Dari aduan warga yang terkepung waktu dan sabar menunggu, hingga aksi turun lapangan yang mengalir bak adegan klimaks film, langkah agresif ini sekaligus menandai kesiapan jelang gelaran Operasi Patuh 2026.
Pada Kamis (4/6/2026), sosok Pak Agus ditemani Kabag Ops Korlantas Polri, Kombes Aries Syahbudin, mengunjungi persimpangan vital yang jadi sasaran proyek PT PAM, PDAM itu. Di tengah keruwetan, beliau langsung berbincang dengan para pekerja, mencari solusi tanpa harus mengorbankan kelancaran arus lalu lintas. “Kami kerap terima keluhan warga soal kepadatan yang memperlambat mereka,” ujar Irjen Agus.

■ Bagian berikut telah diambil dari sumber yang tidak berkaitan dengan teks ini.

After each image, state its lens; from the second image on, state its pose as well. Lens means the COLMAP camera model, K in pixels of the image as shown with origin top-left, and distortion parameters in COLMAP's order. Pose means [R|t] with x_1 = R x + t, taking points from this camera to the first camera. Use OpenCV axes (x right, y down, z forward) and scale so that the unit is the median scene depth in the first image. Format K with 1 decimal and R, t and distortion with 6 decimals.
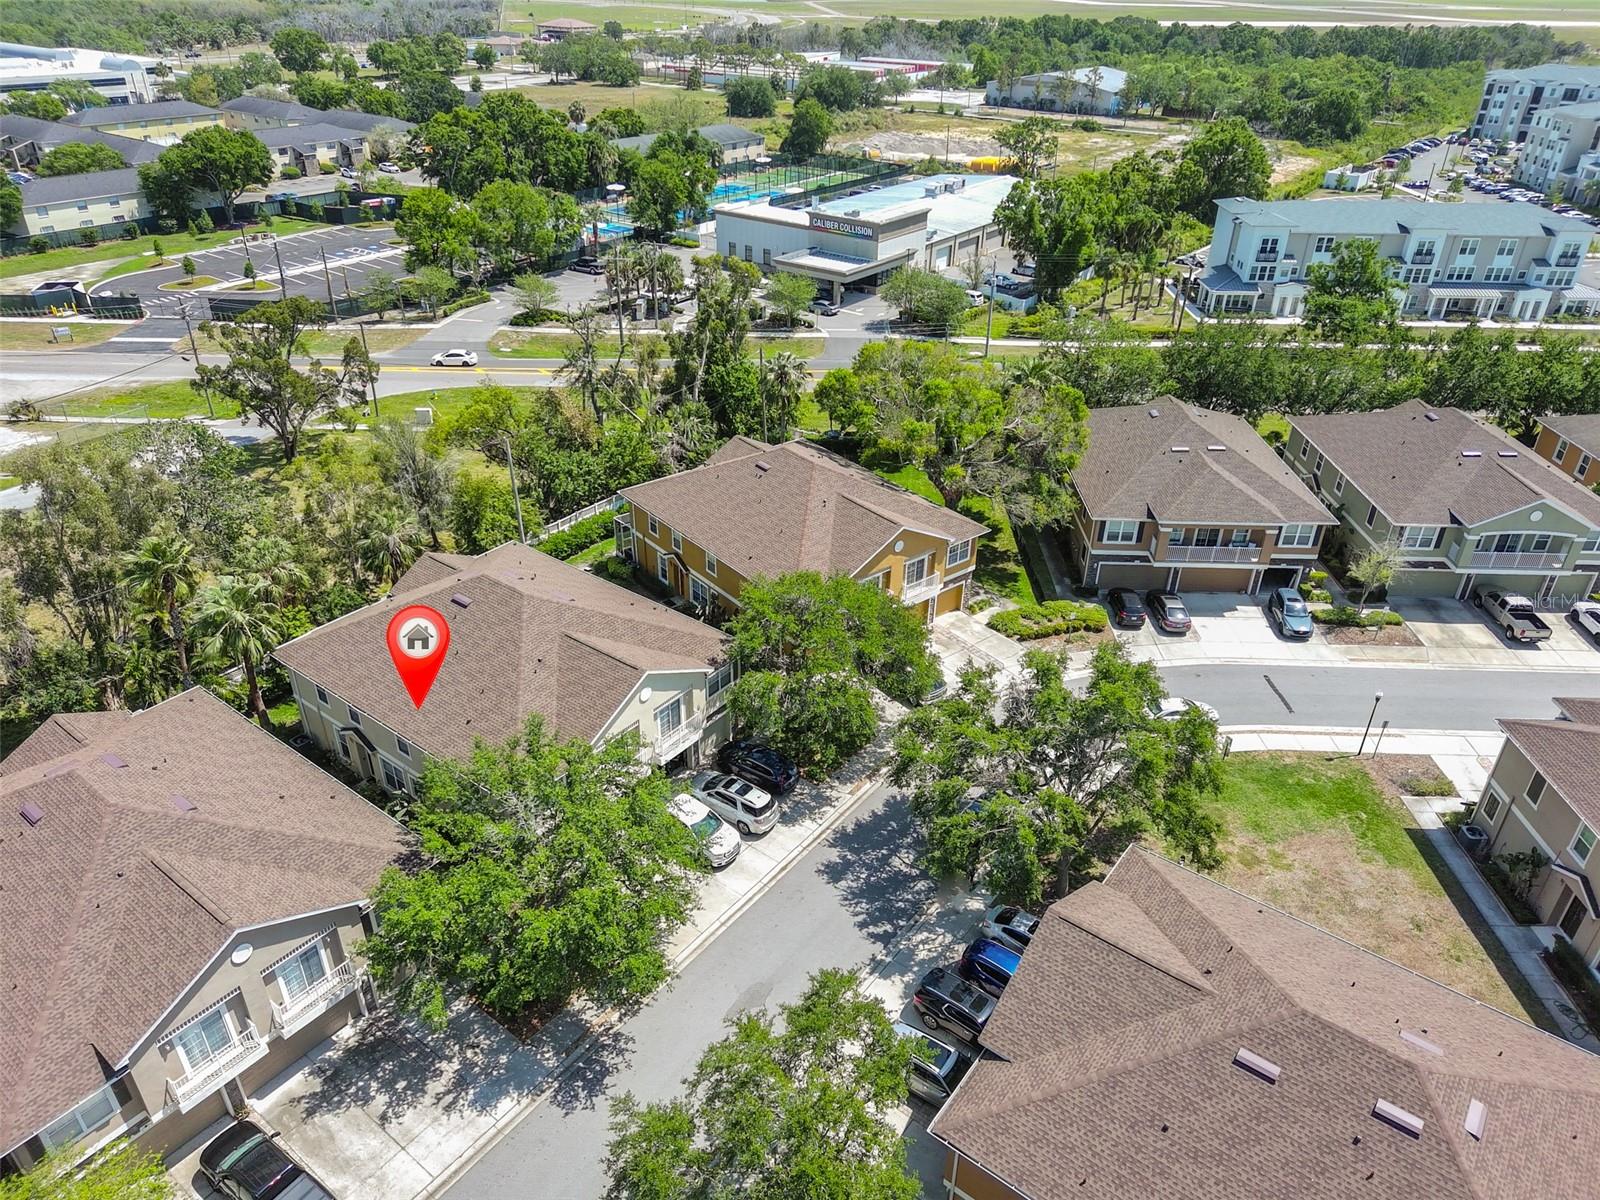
lens RADIAL K [[1078.0, 0, 800.0], [0, 1078.0, 600.0], [0, 0, 1]] dist [0.033891, -0.031756]
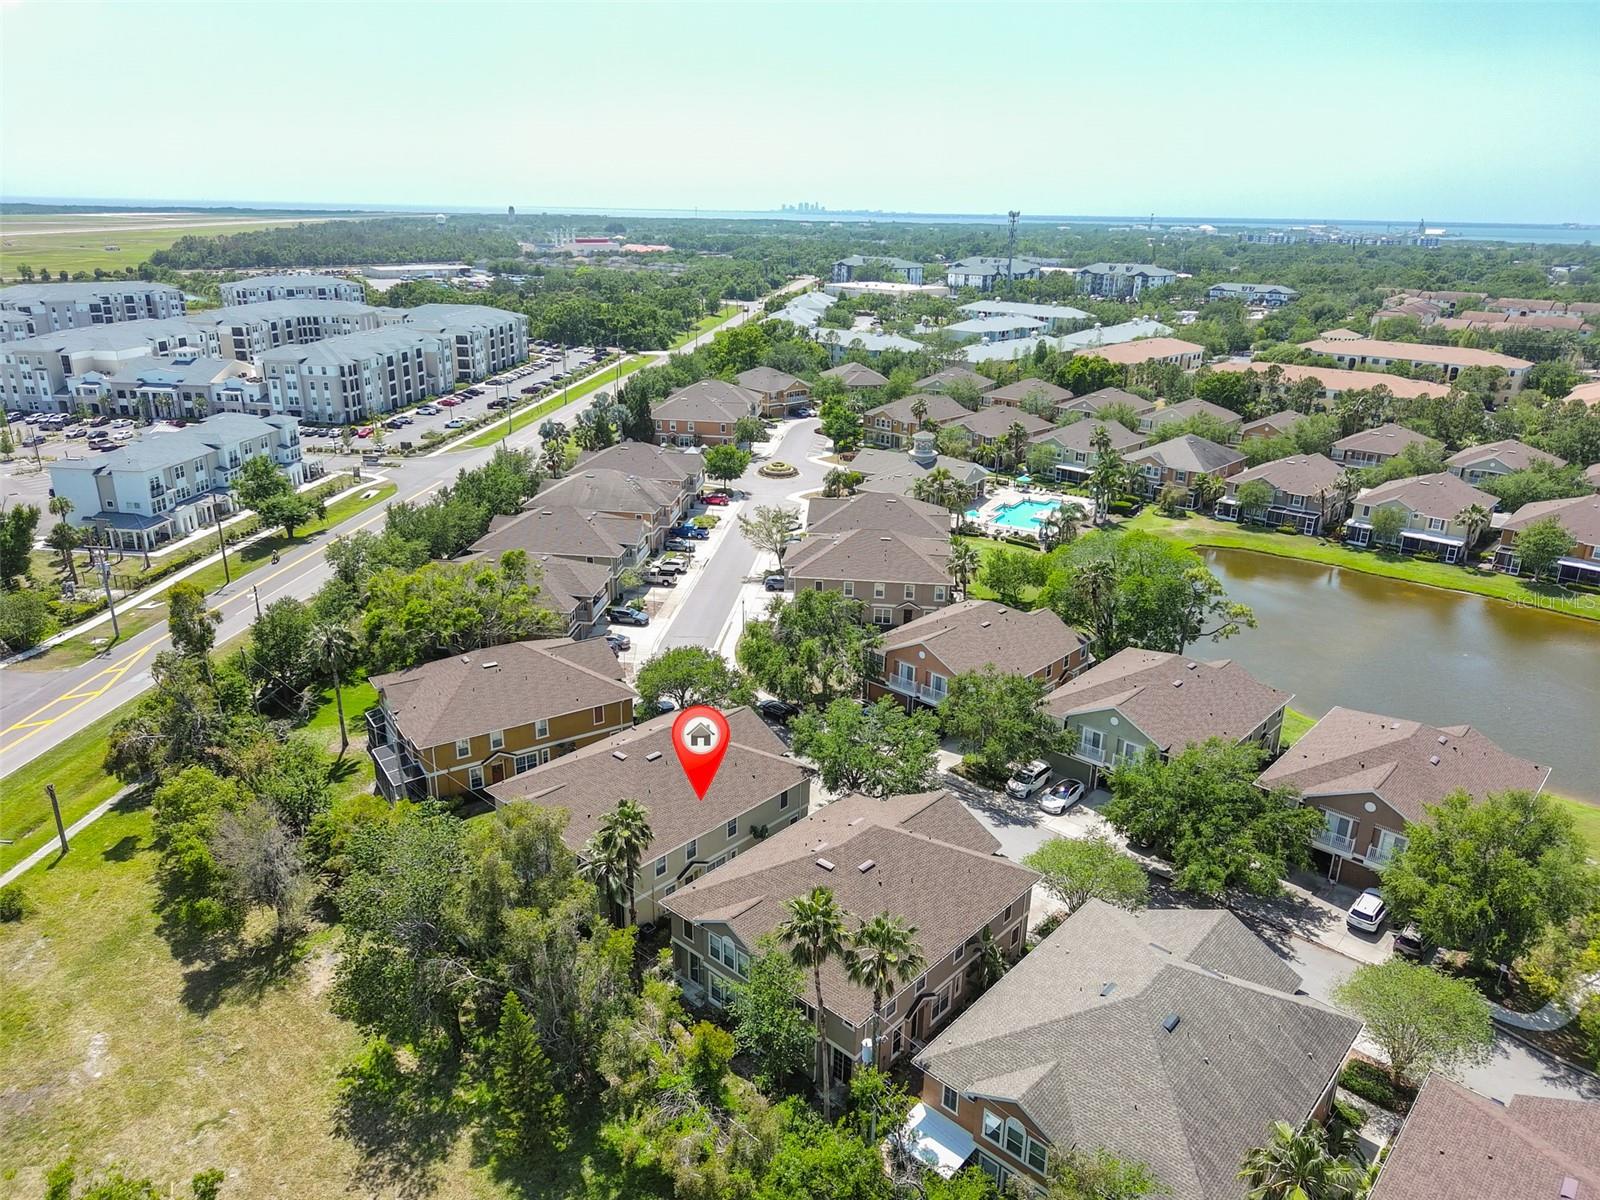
lens RADIAL K [[1084.6, 0, 800.0], [0, 1084.6, 600.0], [0, 0, 1]] dist [0.036015, -0.023416]
pose [[0.087077, -0.350894, 0.932358, -0.653468], [0.495555, 0.827158, 0.265020, -0.190120], [-0.864201, 0.438958, 0.245913, 0.160381]]
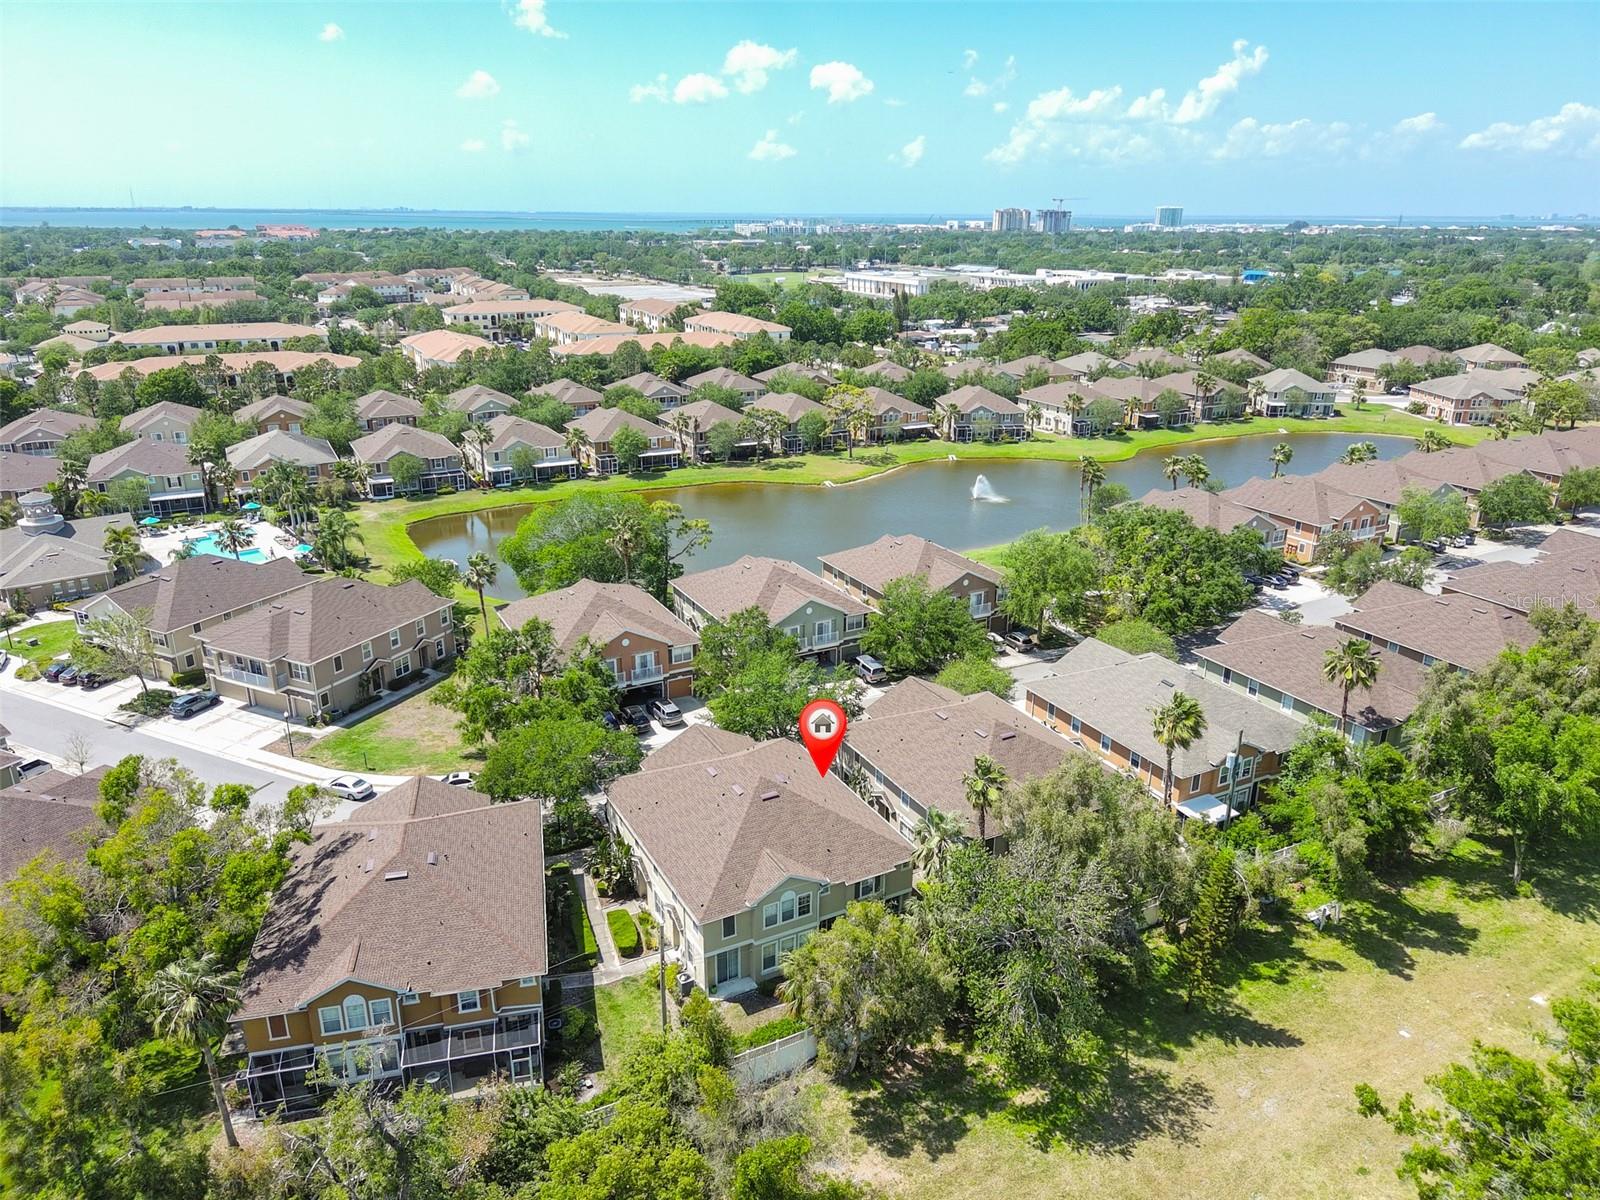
lens RADIAL K [[1078.0, 0, 800.0], [0, 1078.0, 600.0], [0, 0, 1]] dist [0.033891, -0.031756]
pose [[-0.907750, -0.162568, 0.386733, -0.336514], [0.196427, 0.649859, 0.734234, -0.476214], [-0.370685, 0.742465, -0.557977, 0.664219]]
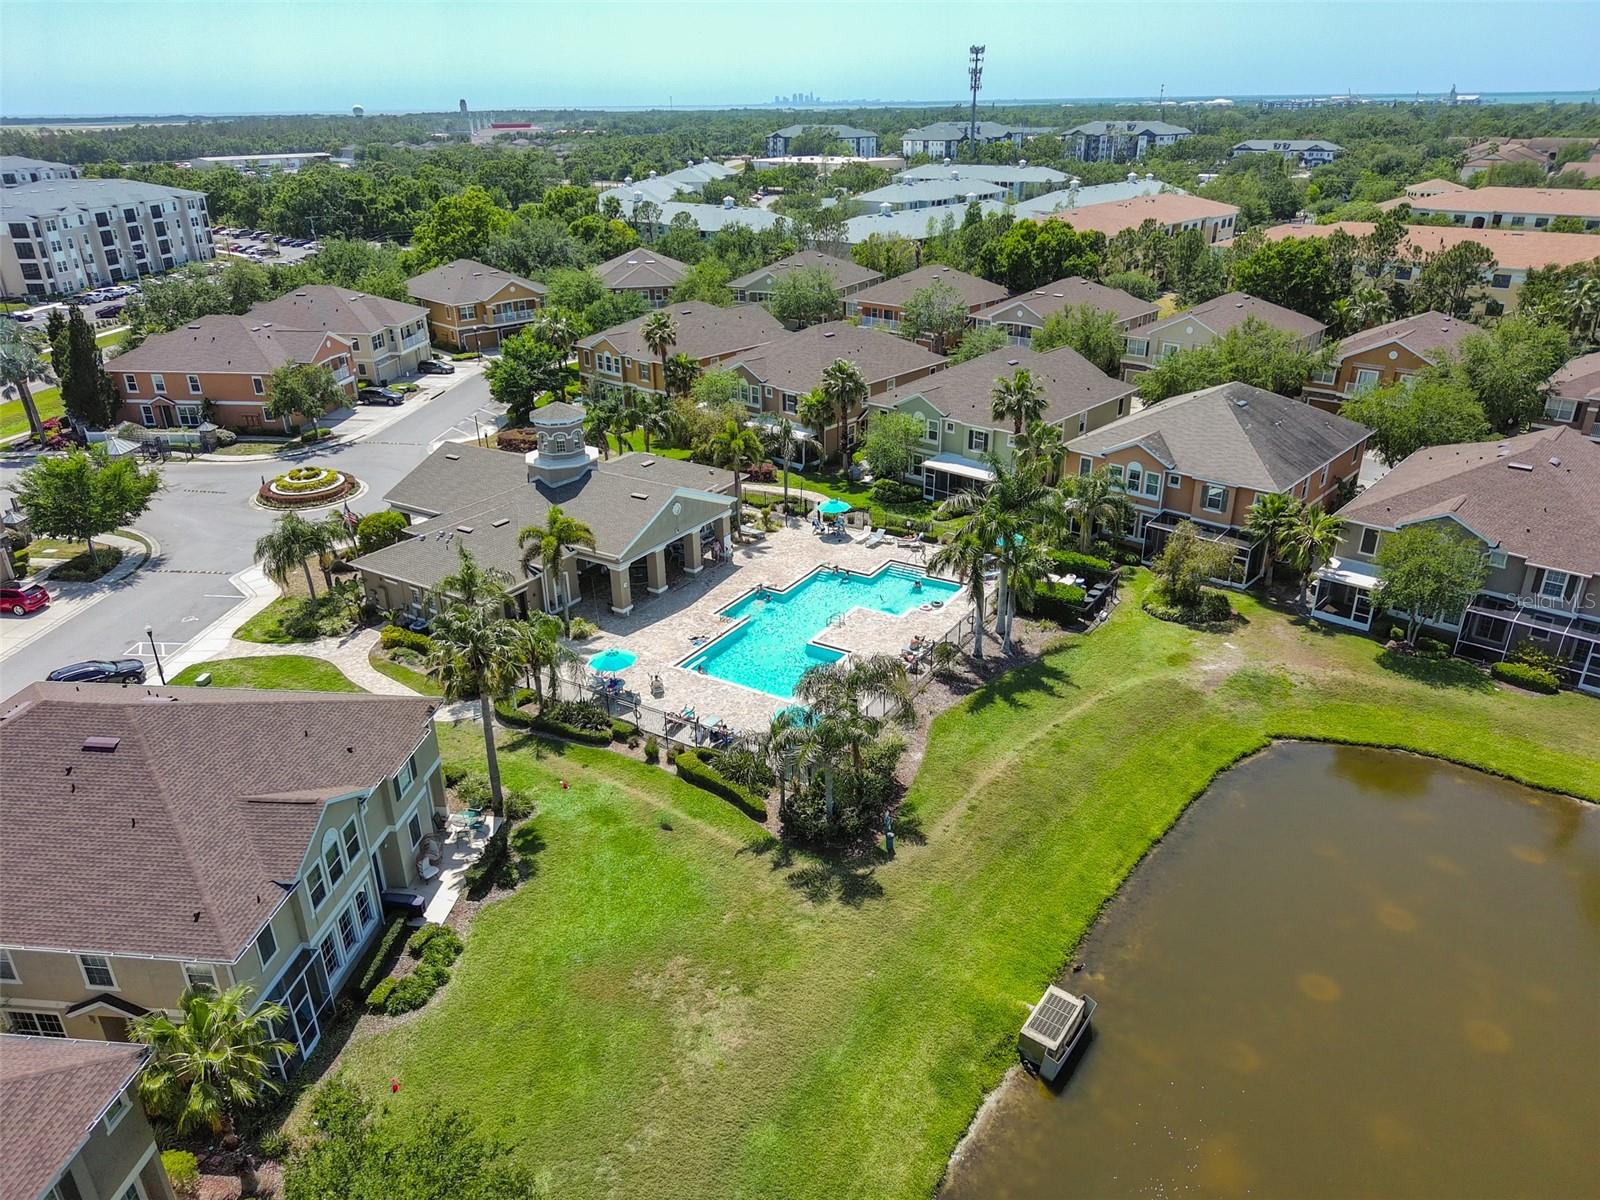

Tak hanya sekadar mengecek, sinergi antara petugas Satlantas Jakarta Timur dan pelaksana proyek pun mulai mengukir harmonisasi baru: penataan area kerja dan penebalan personel untuk rekayasa lalu lintas yang lebih efektif.
Ini bukan adegan sekadar berceloteh dalam angin, melainkan babak penting persiapan menjelang Operasi Patuh 2026 yang akan digelar pada 8-21 Juni mendatang dengan visi menciptakan ruang kebersamaan perjalanan yang aman dan tertib.
Irjen Agus menegaskan, upaya ini adalah komitmen nyata Korlantas dalam menjawab keluhan masyarakat agar kemacetan di titik kritis tidak lagi menjadi jalan buntu buat warga Jakarta yang super sibuk. Jadi, bukan hanya soal mengurai kemacetan, tapi menata ulang cara kita memahami dan menavigasi jalanan, demi kelancaran dan keselamatan bersama.
Dalam keriuhan urban yang mengalun seperti soundtrack kehidupan Jakarta, langkah proaktif ini membawa pesan lain: bahwa di balik setiap macet dan gangguan, ada tangan-tangan sigap yang tak kenal lelah mengakselerasi solusi. Jadi, simak terus gelagat jalanan, sebab setiap sudutnya punya cerita, dan Korlantas siap jadi sutradaranya.